Ways to Keep Your Home Safe
At the end of a long day we love to retreat to the comfort of our own home, however, the familiarity of our homes often can lead to a false sense of security. Our homes are not always as safe as they seem. To help ensure the home sweet home is not only sweet but safe, it is important to take some easy steps around your home to not only protect but also prepare you, in case the unthinkable does happen.
- Often fire safety is the first thing that comes to mind when thinking about home safety.
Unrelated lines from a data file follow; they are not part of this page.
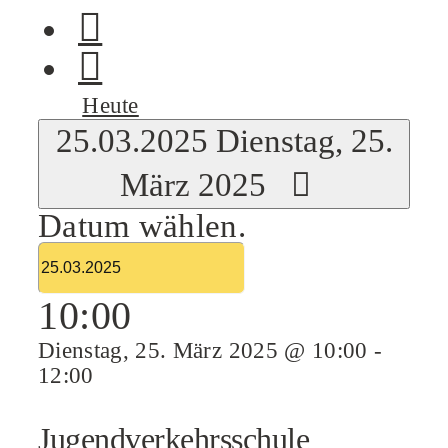
Heute
25.03.2025
Dienstag, 25.
März 2025
Datum wählen.
10:00
Dienstag, 25. März 2025 @ 10:00
-
12:00
Jugendverkehrsschule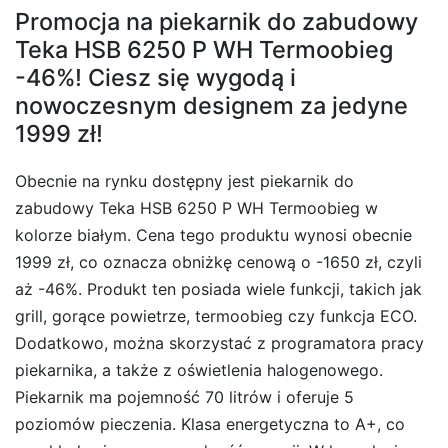
Promocja na piekarnik do zabudowy
Teka HSB 6250 P WH Termoobieg
-46%! Ciesz się wygodą i
nowoczesnym designem za jedyne
1999 zł!
Obecnie na rynku dostępny jest piekarnik do
zabudowy Teka HSB 6250 P WH Termoobieg w
kolorze białym. Cena tego produktu wynosi obecnie
1999 zł, co oznacza obniżkę cenową o -1650 zł, czyli
aż -46%. Produkt ten posiada wiele funkcji, takich jak
grill, gorące powietrze, termoobieg czy funkcja ECO.
Dodatkowo, można skorzystać z programatora pracy
piekarnika, a także z oświetlenia halogenowego.
Piekarnik ma pojemność 70 litrów i oferuje 5
poziomów pieczenia. Klasa energetyczna to A+, co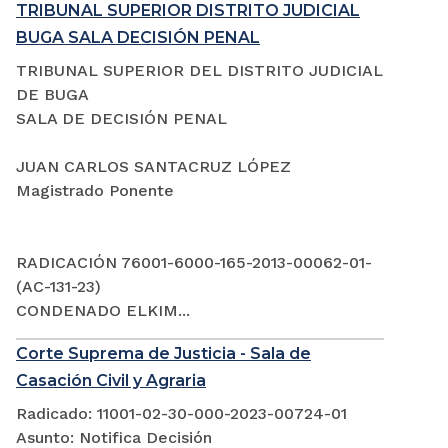
TRIBUNAL SUPERIOR DISTRITO JUDICIAL
BUGA SALA DECISIÓN PENAL
TRIBUNAL SUPERIOR DEL DISTRITO JUDICIAL
DE BUGA
SALA DE DECISIÓN PENAL
JUAN CARLOS SANTACRUZ LÓPEZ
Magistrado Ponente
RADICACIÓN 76001-6000-165-2013-00062-01-
(AC-131-23)
CONDENADO ELKIM...
Corte Suprema de Justicia - Sala de
Casación Civil y Agraria
Radicado: 11001-02-30-000-2023-00724-01
Asunto: Notifica Decisión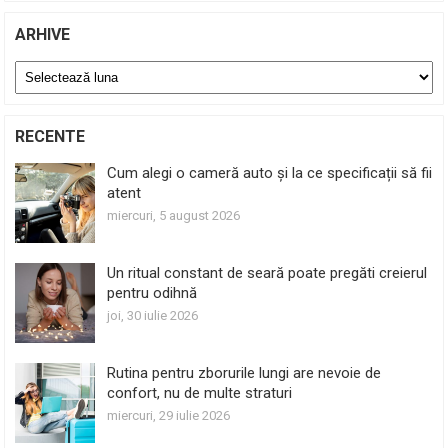
ARHIVE
Arhive
RECENTE
Cum alegi o cameră auto și la ce specificații să fii
atent
miercuri, 5 august 2026
Un ritual constant de seară poate pregăti creierul
pentru odihnă
joi, 30 iulie 2026
Rutina pentru zborurile lungi are nevoie de
confort, nu de multe straturi
miercuri, 29 iulie 2026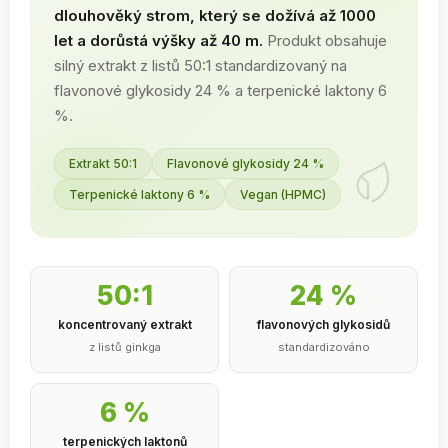
dlouhověký strom, který se dožívá až 1000
let a dorůstá výšky až 40 m.
Produkt obsahuje
silný extrakt z listů 50:1 standardizovaný na
flavonové glykosidy 24 % a terpenické laktony 6
%.
Extrakt 50:1
Flavonové glykosidy 24 %
Terpenické laktony 6 %
Vegan (HPMC)
50:1
24 %
koncentrovaný extrakt
flavonových glykosidů
z listů ginkga
standardizováno
6 %
terpenických laktonů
There are many ways you can protect yourself such as placing a smoke detector on each level of your home, making it a point to test them monthly and changing their batteries twice a year. If a fire would break out it is important to be prepared with fire extinguishers on each level of your home as well and particularly in bedrooms and the kitchen. Keep in mind that if your home has a second floor, it is also important to be prepared with fire ladders that can be dropped out of windows to provide a safe exit down.
- If you have a pool, there are obvious safety risks. To help prevent the tragedy of drowning it is important to make sure your pool be enclosed on all four sides with fencing at least four feet high. Be sure the gate is self-closing, latches automatically and cannot easily be opened by a small child. An alarm can also be installed as added protection. Pool safety is very important
- Often overlooked hazards are invisible ones such as radon. Radon is a radioactive gas that is naturally occurring and has no odor, however, when it is inhaled it can cause lung cancer. It is important to test your home for radon. An inexpensive kit can be purchased online or at your local hardware store and is very simple to use. If your home does test positive for radon, there are professionals to help fix the source of the problem, typically for about the same price of other common household repairs. Another invisible danger is carbon monoxide. This colorless, odorless and tasteless gas can be quite deadly. Every home should have working CO alarms located in the hallway near any group of sleeping areas. It is also important to have gas appliances, chimneys, and heating systems properly maintained by a professional. If an item that burns fuel is used within or around the home, such as a kerosene heater, be sure to follow the manufacturer’s directions and only use it in a well-ventilated area.
- Finally, toxins such as mold can also pose a hazard within the home as well as be a contributor to allergies. Take a proactive approach by using dehumidifiers in damp areas and making sure there is good air flow throughout your home. Clean your home regularly and if mold is detected, it will need to be removed. If it is black mold a professional may need to be consulted.